Where I live in Wales it is soon apparent that if you don’t know anything about mosses and the like you are going to miss out on a lot of the local flora. When I walked up on the mountain tops earlier in the winter it is apparent they make up a very large proportion of the ground cover. In fact there is so much moss the sheep seem to spend most of their time stood next to the road as this is one of the places where the grass grows well.
So in order to address my ignorance I purchased the British Bryological Society field guide to mosses and liverworts. The guide seeks to attract
‘.. many to bryology for the first time, and in doing so transform a backwater of natural history into an accessible and popular interest’(Atherton et al)piii
It provides a number of galleries of illustrations to compare with the found specimen and point to the photographs and descriptions that form the main part of the book. There is also a more detailed key. However the book recognises that the mosses cannot be identified to species level just with a hand lens and the guide alone
‘If you wish to identify every moss and liverwort you find, you will need to use a microscope in order to see such small features, and a Flora in order to identify these species.(Atherton et al) p3
So armed with the field guide the first likely plant I came across was this,
Of course it didn’t appear in the first gallery pages and although I had a hunch it was a liverwort there was little in the field guide to point me in the right direction. Luckily the British Bryological Society produces a number of resources on its website such as the usefully titled ‘What is a bryophyte’ and ‘Sorting the mosses from the liverworts’ by Sharon Pilkington.
Most of the time mosses look like mosses and liverworts look different enough to place them in the correct dichotomous key. (Field Bryology Number 103 Feb 2011 p50)
Which basically says they look different! This was more useful from Scottish Natural Heritage
Mosses have stems with leaves and, with the exception of the bog-mosses (Sphagnum), have a superficially uniform structure which masks a considerable complexity and variation.
There are two very different forms of liverwort. Like mosses, leafy liverworts have stems and leaves but the leaves are arranged differently on the stem, often with two leaves placed laterally and a row of smaller ‘underleaves’ below. There is a much greater variety of leaf shape and ornamentation than in mosses and a very different fruiting body.
The other group of liverworts lacks the differentiation into stems and leaves and consists of a strap of green tissue. These species are usually called ‘thalloid’ liverworts.

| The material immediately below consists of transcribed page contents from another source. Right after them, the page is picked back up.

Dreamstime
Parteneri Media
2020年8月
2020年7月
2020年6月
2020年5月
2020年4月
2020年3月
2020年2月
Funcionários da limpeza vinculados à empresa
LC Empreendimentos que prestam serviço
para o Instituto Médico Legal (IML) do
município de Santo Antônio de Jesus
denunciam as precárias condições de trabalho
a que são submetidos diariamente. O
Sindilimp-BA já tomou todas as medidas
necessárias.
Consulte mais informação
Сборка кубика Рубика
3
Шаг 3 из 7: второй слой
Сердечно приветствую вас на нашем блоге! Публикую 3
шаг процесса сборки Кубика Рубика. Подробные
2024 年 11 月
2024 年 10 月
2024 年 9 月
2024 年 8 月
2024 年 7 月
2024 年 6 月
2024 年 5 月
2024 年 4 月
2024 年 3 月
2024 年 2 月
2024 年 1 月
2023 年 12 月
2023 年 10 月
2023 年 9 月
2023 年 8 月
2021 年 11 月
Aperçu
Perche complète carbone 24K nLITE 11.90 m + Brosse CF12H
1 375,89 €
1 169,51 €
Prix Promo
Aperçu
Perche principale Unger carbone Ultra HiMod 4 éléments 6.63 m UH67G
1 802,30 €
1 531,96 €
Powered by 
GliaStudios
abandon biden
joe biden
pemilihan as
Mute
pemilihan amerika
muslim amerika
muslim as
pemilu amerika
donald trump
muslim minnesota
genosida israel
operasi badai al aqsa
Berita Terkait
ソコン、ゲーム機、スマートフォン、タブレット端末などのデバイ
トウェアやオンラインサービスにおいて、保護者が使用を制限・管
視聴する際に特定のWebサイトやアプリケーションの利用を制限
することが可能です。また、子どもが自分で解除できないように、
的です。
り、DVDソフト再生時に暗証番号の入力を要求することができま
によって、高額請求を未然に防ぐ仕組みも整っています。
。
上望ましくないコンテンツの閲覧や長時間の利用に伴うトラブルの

I don’t think I’ll even bother with hornworts at the moment!
So I think this is a thalloid liverwort with no distinct stem and as it wasn’t in the gallery I had to try the key. This was actually quite good and I think that is likely to be one of Preissia quadrata or Reboulia hemisphaerica , note the raised pores in the centre of polygonal markings on the thallus surface.
Any way it inspired me to make this small drawing, following the style of Graham Sutherland who used natural objects to create surreal forms.